At one time its oil wealth attracted much foreign investment
(Burma-Shell), and it experienced for a brief period
an enormous boom, when oil extraction was going on.
But today, with its oil wealth exhausted, it is one
of the forty ''least developed'' countries in the world.
There is absolutely no argument whatsoever for inducting
MNCs into the mining sector.
In the case of pension funds, it is sometimes argued
that FDI in this sector would fetch higher rates of
return for the pensioners, so that any opposition to
FDI in this sector is only ideological and hurts the
interests of the pensioners. Even if we take this argument
in itself, i.e. even if we leave aside the macro-economic
implications of entrusting a part of the country's savings
to a bunch of multinational corporations, it is not
the case that the pensioners would be better off if
their funds are managed by MNCs. The reason is simple:
in India the level of political empowerment of the people
is far greater than the level of their effective legal
empowerment. They can agitate against the government
and force the latter to listen to them, but, as the
Bhopal Gas Tragedy victims' case shows, they cannot
fight a successful legal battle against an MNC, certainly
not within a limited period (as is necessary in the
case of pensioners). Pension funds therefore are best
managed by the government and must not be entrusted
to MNCs. Doing so is an act of disempowerment of the
pensioners, which no promise of higher returns can offset.

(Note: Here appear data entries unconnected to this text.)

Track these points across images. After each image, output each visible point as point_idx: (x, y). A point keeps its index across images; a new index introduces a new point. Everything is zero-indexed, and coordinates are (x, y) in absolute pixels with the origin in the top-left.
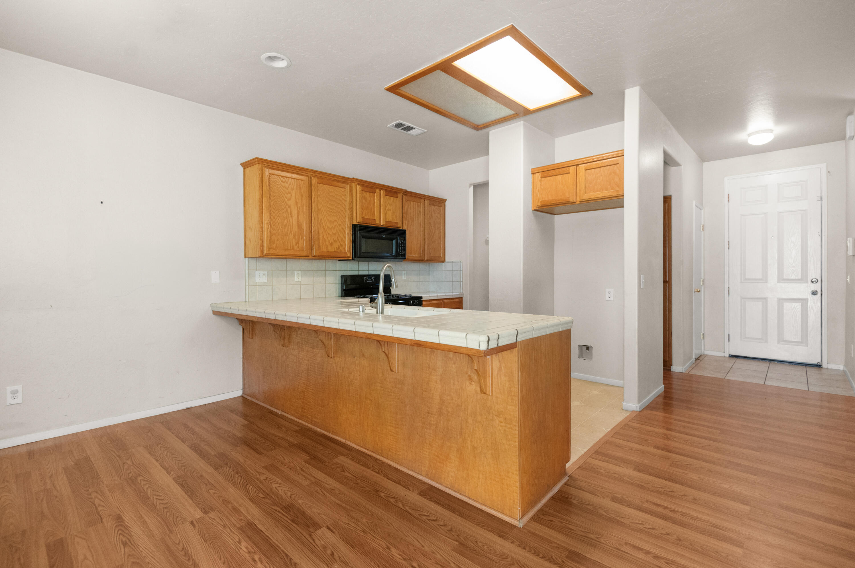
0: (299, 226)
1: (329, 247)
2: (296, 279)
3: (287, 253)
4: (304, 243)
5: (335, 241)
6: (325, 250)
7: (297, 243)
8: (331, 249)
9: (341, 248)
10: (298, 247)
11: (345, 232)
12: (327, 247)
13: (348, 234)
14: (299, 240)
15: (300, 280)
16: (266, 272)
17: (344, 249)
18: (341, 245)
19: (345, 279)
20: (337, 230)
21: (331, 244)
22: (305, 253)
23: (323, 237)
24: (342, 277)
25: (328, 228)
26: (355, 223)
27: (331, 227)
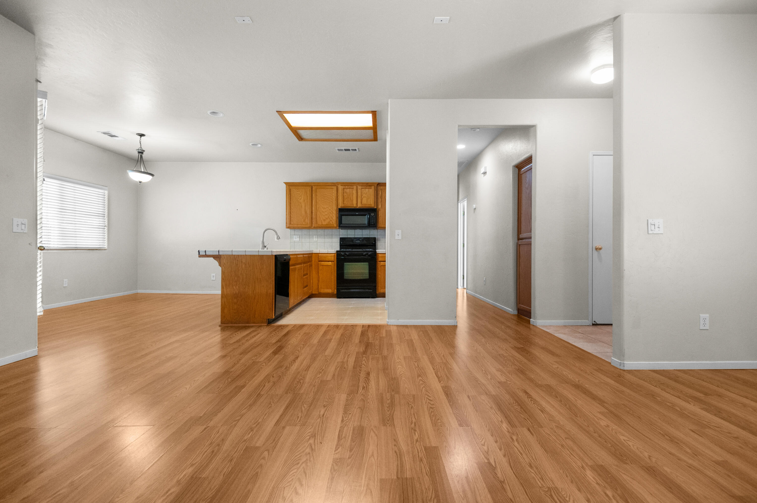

The fact that such patently neo-liberal measures are
being contemplated by a Finance Minister who has ostensibly
shown concern for the poor, only demonstrates that this
budget is an attempt to please all, the MNCs, the corporate
sector, the salariat and, to an extent, the poor and
those who speak for them. Such a ''please-all'' budget
can only be based on a degree of arithmetical jugglery
and hence can only be a transitory phenomenon. Or putting
it differently, this budget does not mark the ushering
in of a ''growth-with-equity'' trajectory, or of ''liberalization
with a human face'', as some newspapers have claimed.
It is impossible to combine liberalization with a human
face, because of the immanent logic of liberalization.
This budget rather represents marking time, a small
tactical adjustment, in the form of a pause in the march
along a neo-liberal path. But just as a tactical retreat
does not represent an equilibrium situation, this pause
should not be confused for a new trajectory of ''liberalization
with a human face''. This retreat has been necessitated
by the relentless pressure of the Left. The Left has
to continue exerting, and indeed intensifying, that
pressure against the pursuit of the neo-liberal trajectory.